▸ Problem to work on
Pictures are not part of the copy. Reproduce all the records exactly.

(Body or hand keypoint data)
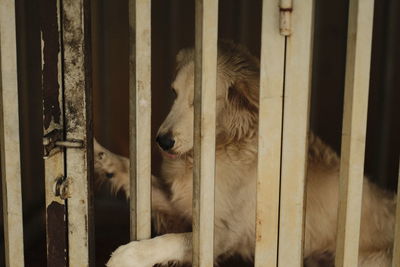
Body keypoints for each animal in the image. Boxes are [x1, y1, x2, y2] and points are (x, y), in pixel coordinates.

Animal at [94, 40, 396, 266]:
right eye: (173, 92)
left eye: (200, 102)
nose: (162, 141)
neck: (227, 144)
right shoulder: (182, 203)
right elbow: (130, 170)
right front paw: (100, 156)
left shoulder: (221, 235)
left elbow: (171, 240)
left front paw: (129, 254)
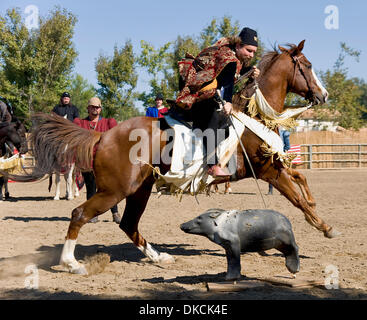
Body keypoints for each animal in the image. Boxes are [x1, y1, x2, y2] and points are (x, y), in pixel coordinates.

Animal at [1, 39, 338, 276]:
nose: (323, 95)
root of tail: (103, 136)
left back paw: (159, 256)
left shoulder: (275, 166)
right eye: (307, 65)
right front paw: (322, 225)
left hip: (139, 189)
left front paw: (318, 215)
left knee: (128, 224)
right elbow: (297, 198)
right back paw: (72, 263)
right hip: (115, 190)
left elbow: (301, 180)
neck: (254, 115)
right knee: (80, 214)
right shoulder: (267, 170)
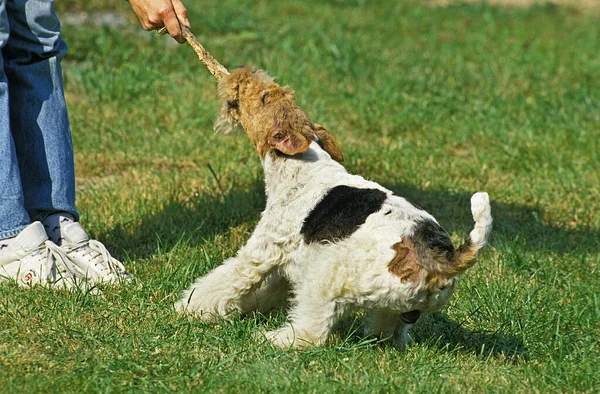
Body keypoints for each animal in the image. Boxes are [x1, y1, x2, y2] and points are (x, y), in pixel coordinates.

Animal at [173, 66, 492, 350]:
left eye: (264, 97)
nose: (242, 72)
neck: (301, 165)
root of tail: (446, 259)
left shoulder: (264, 250)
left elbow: (225, 279)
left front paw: (189, 307)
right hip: (394, 305)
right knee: (389, 332)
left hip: (329, 276)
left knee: (311, 332)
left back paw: (274, 339)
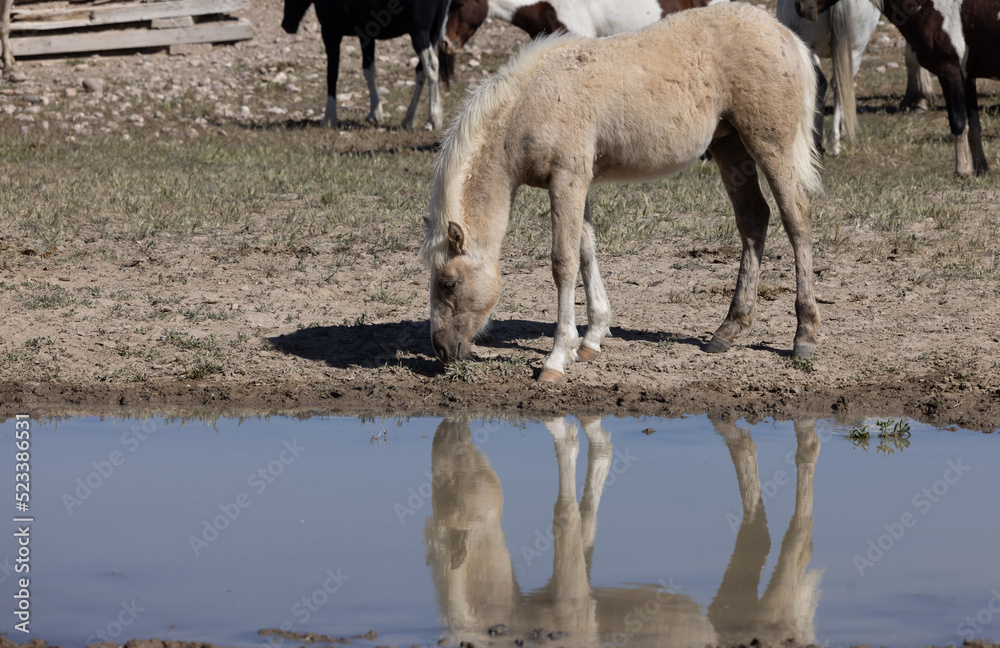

▸ Response
Body keypoints for each animal in the image. Boxes are [x1, y1, x2, y2] and points are (x, y), in pixel coordinates.

Animal at [94, 40, 396, 266]:
right eye: (173, 92)
left eye: (200, 102)
nose: (162, 141)
neck: (227, 144)
right shoulder: (182, 203)
right elbow: (130, 170)
right front paw: (100, 156)
left shoulder: (221, 235)
left elbow: (171, 240)
left front paw: (129, 254)
Body keypoints for each animal in the image. Boxes are [x1, y1, x2, y2] and points are (x, y), in pixel coordinates.

Animal at [1, 39, 338, 276]:
nose: (323, 95)
root of tail: (103, 136)
left back paw: (159, 256)
left shoulder: (275, 166)
right eye: (307, 65)
right front paw: (322, 225)
left hip: (139, 189)
left front paw: (318, 215)
left knee: (128, 224)
right elbow: (297, 198)
right back paw: (72, 263)
right hip: (115, 190)
left elbow: (301, 180)
neck: (254, 115)
right knee: (80, 214)
right shoulder: (267, 170)
Body keypoints for each animal in the image. Boxes are [x1, y1, x2, y2] and points are (x, y), in pixel coordinates.

Animal at [173, 66, 492, 350]:
left eye: (264, 97)
nose: (242, 72)
neck: (301, 165)
root of tail: (446, 259)
left shoulder: (264, 250)
left elbow: (225, 279)
left front paw: (189, 307)
right hip: (394, 305)
right knee: (389, 332)
left hip: (329, 276)
left knee: (311, 332)
left back paw: (274, 339)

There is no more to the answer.